Reality Check
Yesterday I got very sad news. My close friend's mother has passed away. As I cannot actually be with him (he is overseas) I felt that blogging some of my thoughts might help me through this difficult time. It is hard for me to believe it, as she is the first parent among all of my friends' parents to pass away.
I have known this woman for nearly 15 years, she was like a second mother to me. I even lived in her house for a while and there got to know her on a more personal basis.
She was a wonderful woman. Very tough, very wise, very educated and well-traveled, I truly enjoyed talking with her and hearing about the interesting life she had led.
She died of cancer. This is a disease that runs in my family, so when I heard she had cancer, it scared me as much as her own kids, I think. It is such a mysterious, devastating disease, I think the mere mention of it strikes fear into even the toughest hearts.

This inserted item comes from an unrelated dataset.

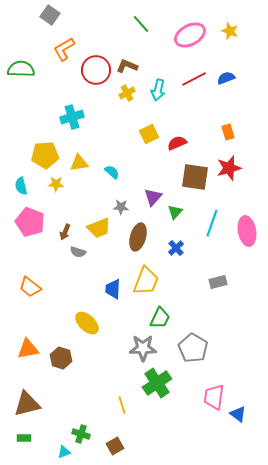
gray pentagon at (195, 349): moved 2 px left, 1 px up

The worse part for me is that she was the same age as my parents. Death makes you think about alot of things, it kinda puts you back in your place, but being the same age as my own parents, it makes me worry about them, and makes me wonder how I will deal once their time comes.
I know that she is in a better place, and that she is finally at peace and does not need to feel any more pain, but I think about who she has left behind, and although both her children are adults, it just won't be the same knowing that you only have one parent left in the world.
I wish I could see them, so that I could tell them how much I love them and that no matter what happens, I will always be there for them.